**Job item**: All lines of the listing that contain "footer" should be shown in full.

**Record extracts**:
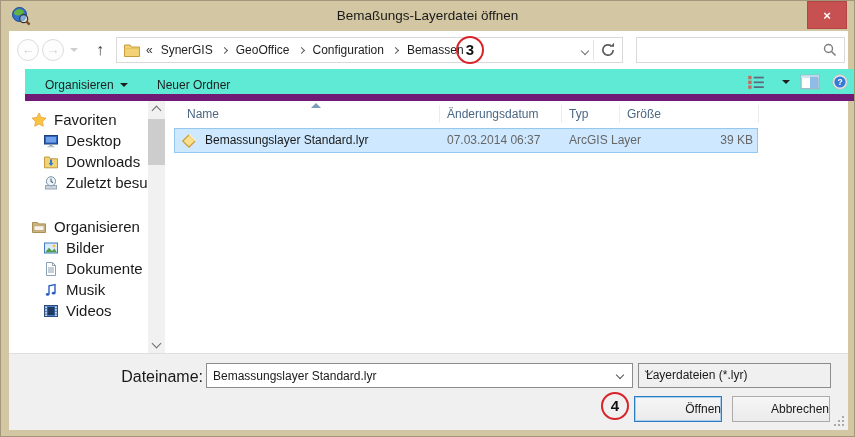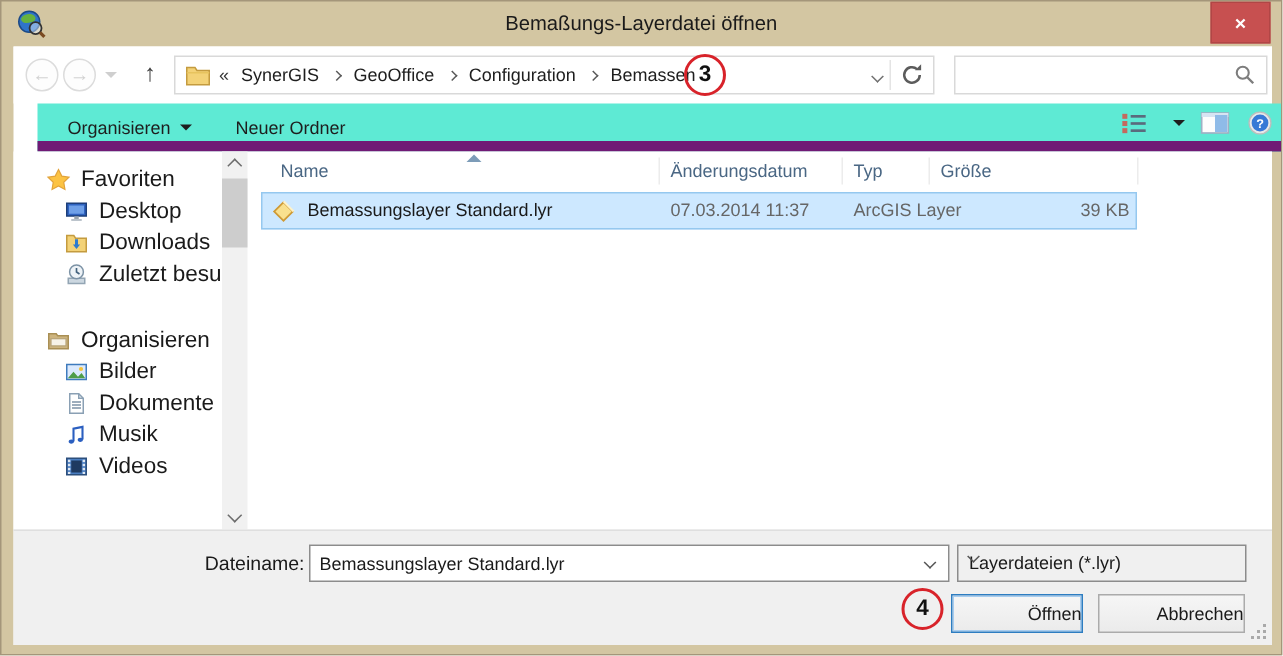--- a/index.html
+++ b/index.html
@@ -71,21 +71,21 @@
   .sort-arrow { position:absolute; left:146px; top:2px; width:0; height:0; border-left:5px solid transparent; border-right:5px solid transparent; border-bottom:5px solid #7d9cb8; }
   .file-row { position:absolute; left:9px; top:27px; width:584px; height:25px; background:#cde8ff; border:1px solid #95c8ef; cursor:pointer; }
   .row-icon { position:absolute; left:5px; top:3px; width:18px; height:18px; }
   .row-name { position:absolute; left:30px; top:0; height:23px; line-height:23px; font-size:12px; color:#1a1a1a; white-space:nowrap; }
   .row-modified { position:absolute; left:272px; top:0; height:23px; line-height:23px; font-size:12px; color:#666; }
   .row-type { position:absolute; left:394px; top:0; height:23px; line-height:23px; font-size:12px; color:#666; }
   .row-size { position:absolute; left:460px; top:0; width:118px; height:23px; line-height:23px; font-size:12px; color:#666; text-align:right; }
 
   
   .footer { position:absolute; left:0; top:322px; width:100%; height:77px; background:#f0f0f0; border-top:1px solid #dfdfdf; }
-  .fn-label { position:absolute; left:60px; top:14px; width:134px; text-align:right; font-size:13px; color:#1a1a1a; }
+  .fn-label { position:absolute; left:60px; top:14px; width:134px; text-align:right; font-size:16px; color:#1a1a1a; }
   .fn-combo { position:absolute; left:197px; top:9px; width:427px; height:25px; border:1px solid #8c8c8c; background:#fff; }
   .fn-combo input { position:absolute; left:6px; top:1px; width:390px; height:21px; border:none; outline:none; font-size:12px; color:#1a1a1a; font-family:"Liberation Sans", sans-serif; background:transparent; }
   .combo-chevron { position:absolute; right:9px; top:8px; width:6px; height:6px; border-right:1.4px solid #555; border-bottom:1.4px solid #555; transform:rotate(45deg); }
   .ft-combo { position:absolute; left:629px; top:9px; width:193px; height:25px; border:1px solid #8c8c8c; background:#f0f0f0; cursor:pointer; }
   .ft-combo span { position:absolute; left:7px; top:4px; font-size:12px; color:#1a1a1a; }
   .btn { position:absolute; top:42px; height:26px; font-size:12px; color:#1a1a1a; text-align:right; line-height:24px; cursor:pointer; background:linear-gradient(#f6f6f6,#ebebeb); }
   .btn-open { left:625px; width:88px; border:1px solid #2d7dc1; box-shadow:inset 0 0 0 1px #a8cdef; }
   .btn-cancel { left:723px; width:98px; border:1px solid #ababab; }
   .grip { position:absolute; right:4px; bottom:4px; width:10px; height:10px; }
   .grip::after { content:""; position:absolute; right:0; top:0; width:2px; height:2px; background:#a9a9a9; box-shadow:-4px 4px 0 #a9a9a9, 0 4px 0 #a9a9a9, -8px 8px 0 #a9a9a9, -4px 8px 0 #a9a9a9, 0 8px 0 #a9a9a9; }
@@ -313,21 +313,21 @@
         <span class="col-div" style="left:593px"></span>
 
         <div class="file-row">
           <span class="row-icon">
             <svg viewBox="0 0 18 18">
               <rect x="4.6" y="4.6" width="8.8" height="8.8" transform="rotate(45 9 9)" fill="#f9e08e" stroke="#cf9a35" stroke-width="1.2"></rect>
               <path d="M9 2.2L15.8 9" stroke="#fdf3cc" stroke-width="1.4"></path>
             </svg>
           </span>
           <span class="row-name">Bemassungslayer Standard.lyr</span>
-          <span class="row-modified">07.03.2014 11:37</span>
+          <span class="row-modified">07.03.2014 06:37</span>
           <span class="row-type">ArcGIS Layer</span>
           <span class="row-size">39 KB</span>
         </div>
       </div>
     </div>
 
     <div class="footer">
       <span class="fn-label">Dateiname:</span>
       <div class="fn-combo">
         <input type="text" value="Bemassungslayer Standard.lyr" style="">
--
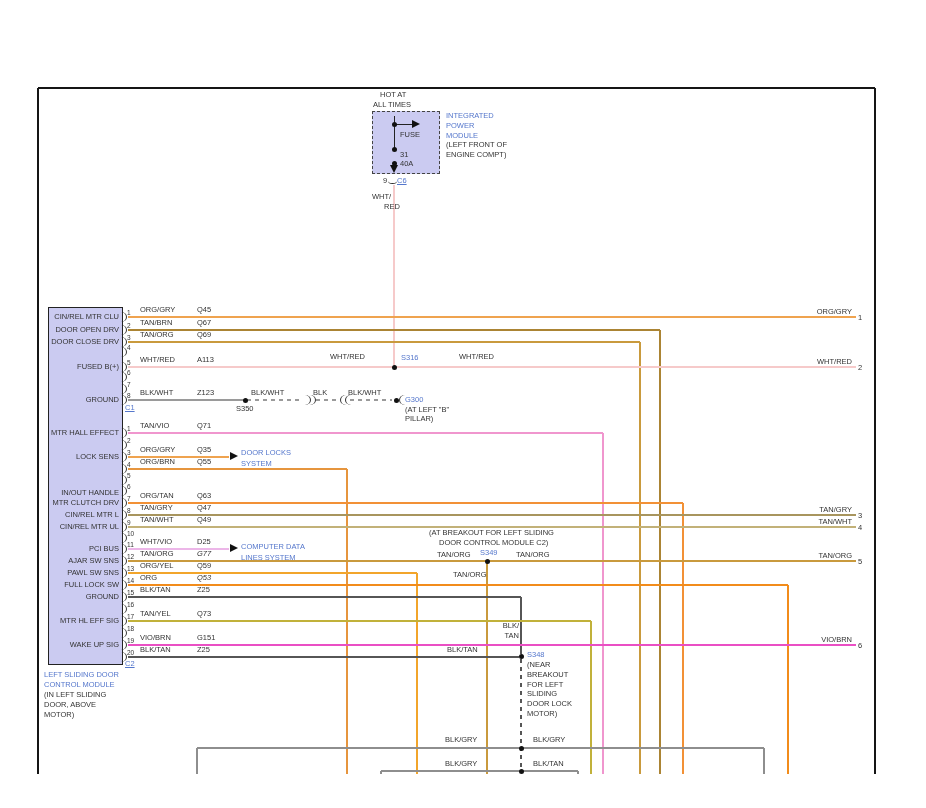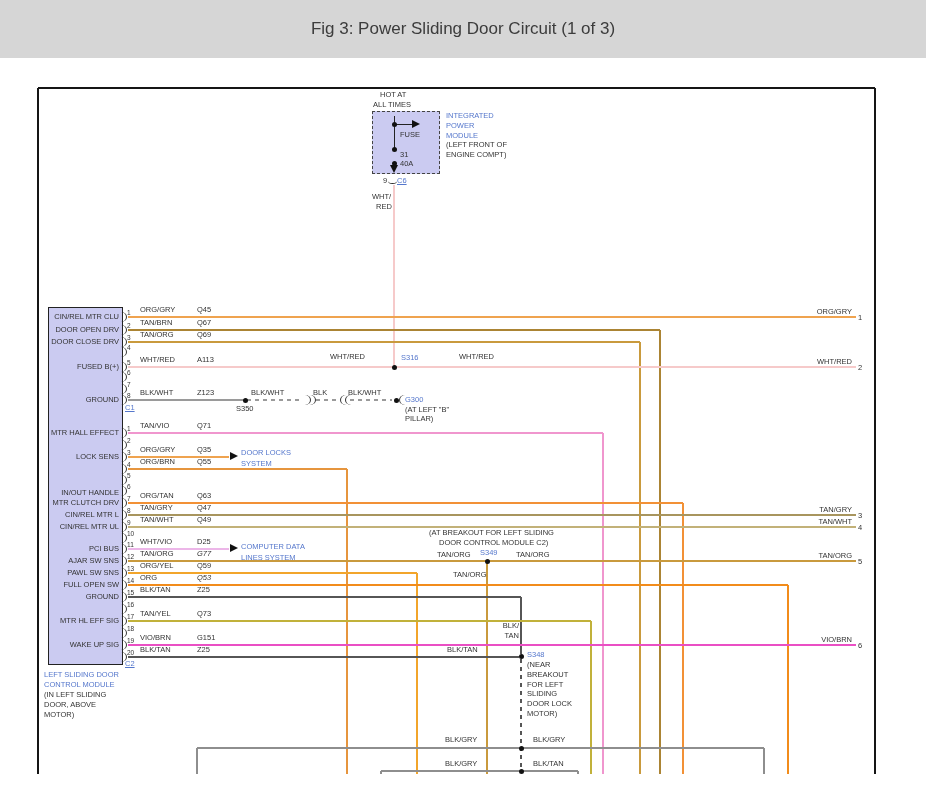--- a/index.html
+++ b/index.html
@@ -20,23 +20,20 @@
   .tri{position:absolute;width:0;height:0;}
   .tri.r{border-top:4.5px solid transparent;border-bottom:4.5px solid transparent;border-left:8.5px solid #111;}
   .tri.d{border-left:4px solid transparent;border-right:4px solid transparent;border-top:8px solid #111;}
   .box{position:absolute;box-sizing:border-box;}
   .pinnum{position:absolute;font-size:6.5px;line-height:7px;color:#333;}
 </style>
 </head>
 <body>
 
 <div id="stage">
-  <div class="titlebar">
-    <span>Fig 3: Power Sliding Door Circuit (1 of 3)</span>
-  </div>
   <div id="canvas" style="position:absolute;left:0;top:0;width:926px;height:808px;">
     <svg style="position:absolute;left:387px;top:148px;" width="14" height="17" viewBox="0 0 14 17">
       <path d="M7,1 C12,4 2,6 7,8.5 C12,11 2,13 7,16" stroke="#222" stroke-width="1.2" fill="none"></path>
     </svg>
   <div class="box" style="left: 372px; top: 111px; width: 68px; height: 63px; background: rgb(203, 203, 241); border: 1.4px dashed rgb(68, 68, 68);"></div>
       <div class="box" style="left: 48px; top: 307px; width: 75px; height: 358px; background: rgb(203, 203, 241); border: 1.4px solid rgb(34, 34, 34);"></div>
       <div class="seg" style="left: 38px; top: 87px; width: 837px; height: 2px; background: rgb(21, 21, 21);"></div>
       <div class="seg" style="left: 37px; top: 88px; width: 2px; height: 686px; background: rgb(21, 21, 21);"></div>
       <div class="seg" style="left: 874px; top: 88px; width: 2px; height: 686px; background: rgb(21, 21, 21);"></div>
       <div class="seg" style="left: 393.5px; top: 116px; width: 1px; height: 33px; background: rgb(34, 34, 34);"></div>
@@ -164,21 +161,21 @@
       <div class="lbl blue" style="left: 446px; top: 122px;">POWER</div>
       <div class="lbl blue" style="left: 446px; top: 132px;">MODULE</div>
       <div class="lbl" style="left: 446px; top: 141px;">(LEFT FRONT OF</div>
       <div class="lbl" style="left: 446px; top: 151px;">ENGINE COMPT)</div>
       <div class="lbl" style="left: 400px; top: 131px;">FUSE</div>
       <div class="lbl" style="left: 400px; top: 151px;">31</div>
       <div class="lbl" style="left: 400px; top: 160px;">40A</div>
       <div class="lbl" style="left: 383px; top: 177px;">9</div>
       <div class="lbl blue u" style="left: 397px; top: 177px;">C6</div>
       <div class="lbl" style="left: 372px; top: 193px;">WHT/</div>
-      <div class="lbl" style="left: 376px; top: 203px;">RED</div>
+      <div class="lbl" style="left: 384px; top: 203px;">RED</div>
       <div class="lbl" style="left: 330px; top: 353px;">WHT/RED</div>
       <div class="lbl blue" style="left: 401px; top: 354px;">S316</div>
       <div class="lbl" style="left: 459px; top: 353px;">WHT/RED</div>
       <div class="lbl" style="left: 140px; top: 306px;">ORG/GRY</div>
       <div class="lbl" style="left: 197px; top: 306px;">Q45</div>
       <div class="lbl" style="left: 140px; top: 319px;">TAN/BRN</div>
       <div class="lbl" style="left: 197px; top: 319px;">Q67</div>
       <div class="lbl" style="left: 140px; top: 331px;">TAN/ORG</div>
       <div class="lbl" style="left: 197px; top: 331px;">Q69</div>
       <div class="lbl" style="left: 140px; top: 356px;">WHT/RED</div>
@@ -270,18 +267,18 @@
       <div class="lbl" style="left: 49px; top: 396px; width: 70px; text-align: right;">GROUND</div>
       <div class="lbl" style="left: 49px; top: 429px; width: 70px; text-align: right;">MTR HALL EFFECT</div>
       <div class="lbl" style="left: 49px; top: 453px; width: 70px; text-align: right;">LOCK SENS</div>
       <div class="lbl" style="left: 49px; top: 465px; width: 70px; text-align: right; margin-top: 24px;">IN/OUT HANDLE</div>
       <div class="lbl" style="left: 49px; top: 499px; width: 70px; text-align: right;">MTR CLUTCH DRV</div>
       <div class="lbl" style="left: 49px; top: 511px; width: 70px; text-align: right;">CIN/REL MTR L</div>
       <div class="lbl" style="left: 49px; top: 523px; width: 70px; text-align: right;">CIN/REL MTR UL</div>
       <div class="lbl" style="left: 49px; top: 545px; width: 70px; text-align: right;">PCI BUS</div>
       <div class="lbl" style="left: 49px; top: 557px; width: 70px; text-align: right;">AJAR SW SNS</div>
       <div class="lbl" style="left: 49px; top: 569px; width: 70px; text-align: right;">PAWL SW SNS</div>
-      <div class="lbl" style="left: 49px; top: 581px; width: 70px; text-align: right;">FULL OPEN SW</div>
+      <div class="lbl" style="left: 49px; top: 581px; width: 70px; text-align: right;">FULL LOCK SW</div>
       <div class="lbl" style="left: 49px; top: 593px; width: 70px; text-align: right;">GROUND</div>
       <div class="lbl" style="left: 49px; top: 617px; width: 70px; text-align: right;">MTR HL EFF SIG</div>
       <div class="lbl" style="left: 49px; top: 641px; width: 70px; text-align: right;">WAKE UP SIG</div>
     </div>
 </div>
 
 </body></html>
==
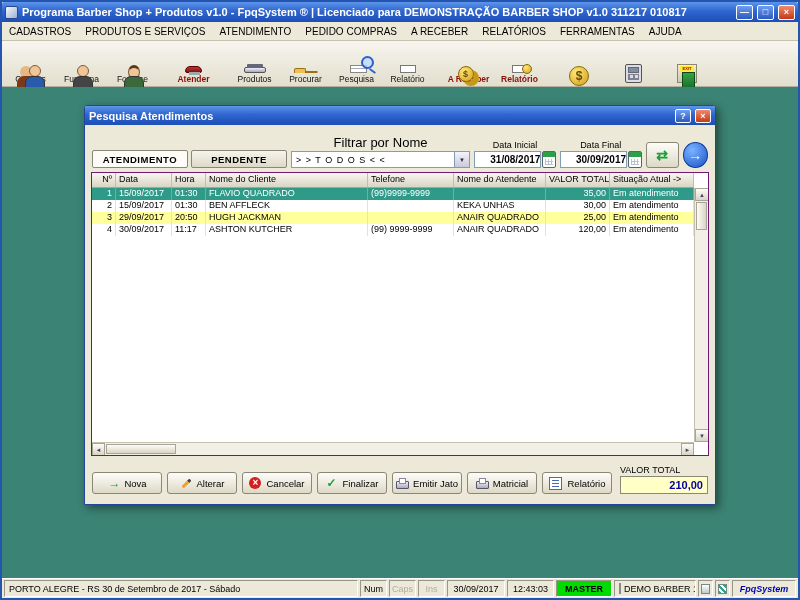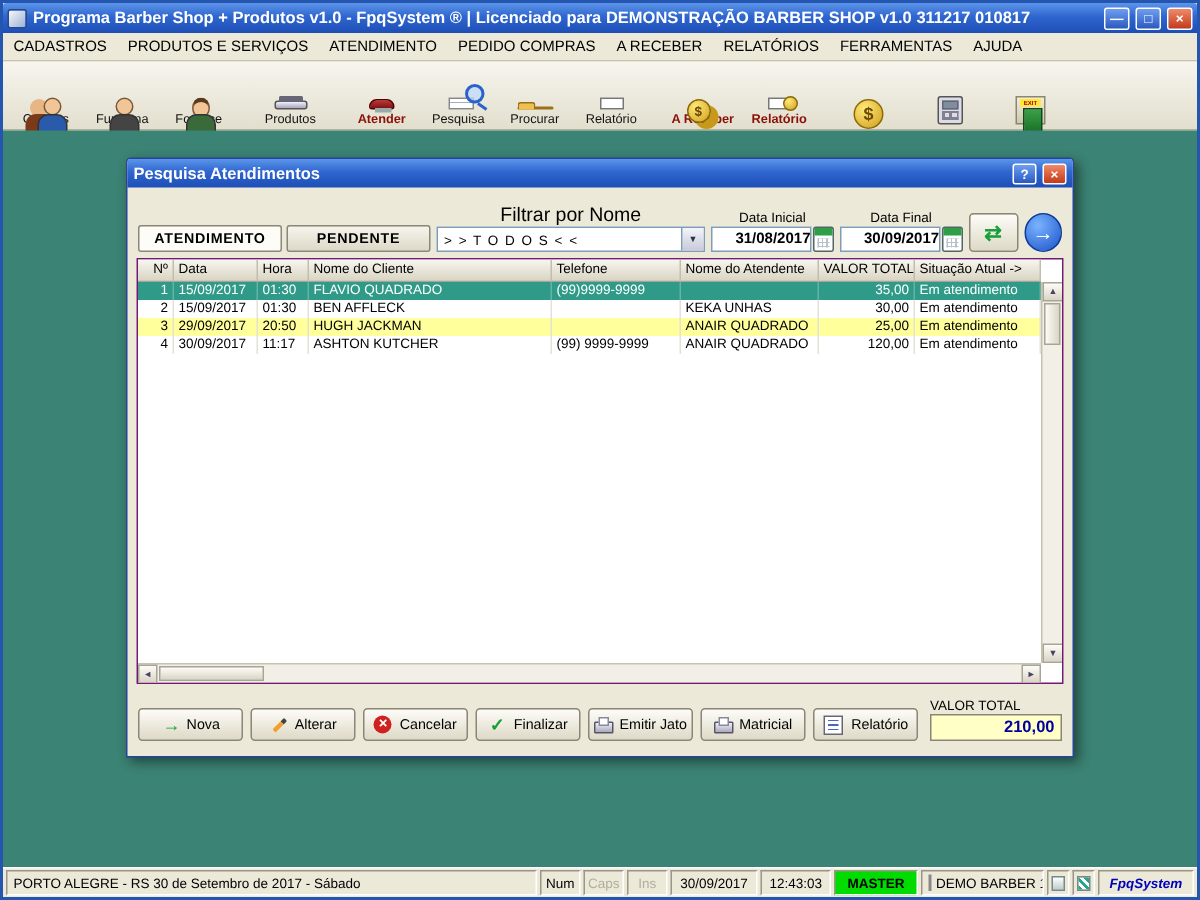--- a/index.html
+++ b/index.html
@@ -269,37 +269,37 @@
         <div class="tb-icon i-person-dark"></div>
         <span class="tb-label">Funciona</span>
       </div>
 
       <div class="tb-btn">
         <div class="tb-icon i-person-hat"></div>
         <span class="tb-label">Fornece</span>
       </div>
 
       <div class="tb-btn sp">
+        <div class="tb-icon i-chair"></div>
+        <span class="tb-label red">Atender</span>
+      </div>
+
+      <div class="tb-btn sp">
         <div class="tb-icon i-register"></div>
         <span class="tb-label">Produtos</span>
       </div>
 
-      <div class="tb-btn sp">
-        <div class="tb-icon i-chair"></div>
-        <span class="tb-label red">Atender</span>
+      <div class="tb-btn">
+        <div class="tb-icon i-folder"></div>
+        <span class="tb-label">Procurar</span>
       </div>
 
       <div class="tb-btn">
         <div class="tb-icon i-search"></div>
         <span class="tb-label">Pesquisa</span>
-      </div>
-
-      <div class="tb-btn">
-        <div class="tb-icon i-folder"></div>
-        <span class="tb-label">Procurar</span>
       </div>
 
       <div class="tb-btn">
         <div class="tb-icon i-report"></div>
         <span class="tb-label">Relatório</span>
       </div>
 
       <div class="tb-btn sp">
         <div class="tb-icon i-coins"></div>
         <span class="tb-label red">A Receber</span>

**Solution to the problem**:
   .footer { position:absolute; left:0; top:322px; width:100%; height:77px; background:#f0f0f0; border-top:1px solid #dfdfdf; }
     <div class="footer">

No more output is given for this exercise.